KOZHIKODE: The general understanding of Muslim politics in India by the common man is fraught with many deep-rooted misconceptions and half-truths. “Muhammad Ali Jinnah was an out and out communalist”; “the Muslim League wanted division of India right from the beginning” – thus goes the popular notions. The book Muslim Rashtreeyathinte Nooru Varshangal (Hundred Years of Muslim Politics), authored by M C Vatakara (M C Ibrahim) seeks to dispel these misunderstandings and try to straighten up the skewed views on Muslim politics in the country.
“Jinnah was against mixing religion with politics. His disagreement with Gandhiji was on this ground. He thought Congress and Gandhiji were trying to bring religion in politics,” M C Vatakara told this website’s newspaper.
Jinnah had opposed the Khilafat Movement saying it will only help in flaring up fanaticism in India. He never nurtured communalist thoughts in his mind. Many times he was labelled as a Kafir. In fact, there were attempts on his life from the fundamentalist Muslims,” he said. It is also a falsification that the League was for partition of the country. According to MC, the party went for the demand only at a later stage.

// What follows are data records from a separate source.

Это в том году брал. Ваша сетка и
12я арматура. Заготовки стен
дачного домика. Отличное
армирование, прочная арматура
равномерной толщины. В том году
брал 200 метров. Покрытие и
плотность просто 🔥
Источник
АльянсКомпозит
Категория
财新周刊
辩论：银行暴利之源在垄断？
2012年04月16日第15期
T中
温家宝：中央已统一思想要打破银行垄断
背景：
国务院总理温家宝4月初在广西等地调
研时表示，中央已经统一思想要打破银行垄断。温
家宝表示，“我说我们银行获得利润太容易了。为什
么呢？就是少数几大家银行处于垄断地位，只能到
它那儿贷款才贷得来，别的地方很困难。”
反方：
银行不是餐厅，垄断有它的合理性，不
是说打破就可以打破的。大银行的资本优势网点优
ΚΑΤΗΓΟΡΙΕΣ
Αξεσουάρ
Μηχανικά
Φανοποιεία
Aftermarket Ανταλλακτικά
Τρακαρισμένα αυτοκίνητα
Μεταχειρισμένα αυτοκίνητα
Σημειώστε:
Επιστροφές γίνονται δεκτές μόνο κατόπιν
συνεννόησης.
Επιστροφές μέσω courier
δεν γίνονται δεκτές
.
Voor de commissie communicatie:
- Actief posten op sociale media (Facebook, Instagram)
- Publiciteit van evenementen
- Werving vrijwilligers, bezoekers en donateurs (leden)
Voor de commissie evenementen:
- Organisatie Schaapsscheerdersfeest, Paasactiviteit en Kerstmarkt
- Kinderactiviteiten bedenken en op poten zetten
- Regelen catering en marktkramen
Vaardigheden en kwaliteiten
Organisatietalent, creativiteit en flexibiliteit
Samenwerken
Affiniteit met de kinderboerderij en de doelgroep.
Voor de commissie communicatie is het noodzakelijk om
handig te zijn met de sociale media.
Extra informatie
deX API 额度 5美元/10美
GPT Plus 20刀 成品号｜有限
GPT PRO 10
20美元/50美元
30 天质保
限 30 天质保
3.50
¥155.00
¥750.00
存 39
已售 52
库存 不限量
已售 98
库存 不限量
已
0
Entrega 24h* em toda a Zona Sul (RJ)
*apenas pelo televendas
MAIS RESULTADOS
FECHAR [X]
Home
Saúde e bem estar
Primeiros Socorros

“The idea of separate nations was first mooted by non-Muslims. The Muslim League leaders including Jinnah never encouraged the demand when it emerged from some Muslim leaders. It was at the Lahore conference of the party in 1940 that the League raised the demand. Even at that time there was no mention of Pakistan in the resolution.”
The All India Muslim League (AIML) emerged as a party in 1906 drawing inspiration from Sir Syed Ahamed Khan, who prepared the Muslims for entering into modern education and modern politics. “Till then, the Muslims were waging relentless battle against the British. They declared that learning English is haraam and boycotted English education.
Muslims were mercilessly persecuted by the British. Ahamed Khan realised that the confrontation will only end in Muslim genocide and decided to co-operate with the British.” The first conference of AIML conference was held in Dhaka in 1906. The Kolkota conference of the Congress was also held in the same year. “Jinnah participated in the Congress conference as a disciple of Dadabhai Naoroji. He later became a member of the League in 1912. He accepted the membership under the condition that he should be given the freedom to uphold secularism and nationalism,” MC said.
According to the author, the notion that the League did not promote women entering into politics is also untrue.
“There were women in the party working committee. All the working committee members had degrees from foreign universities.”The book, being brought out by Thoolika, the publication division of Muslim Youth League, will be released soon.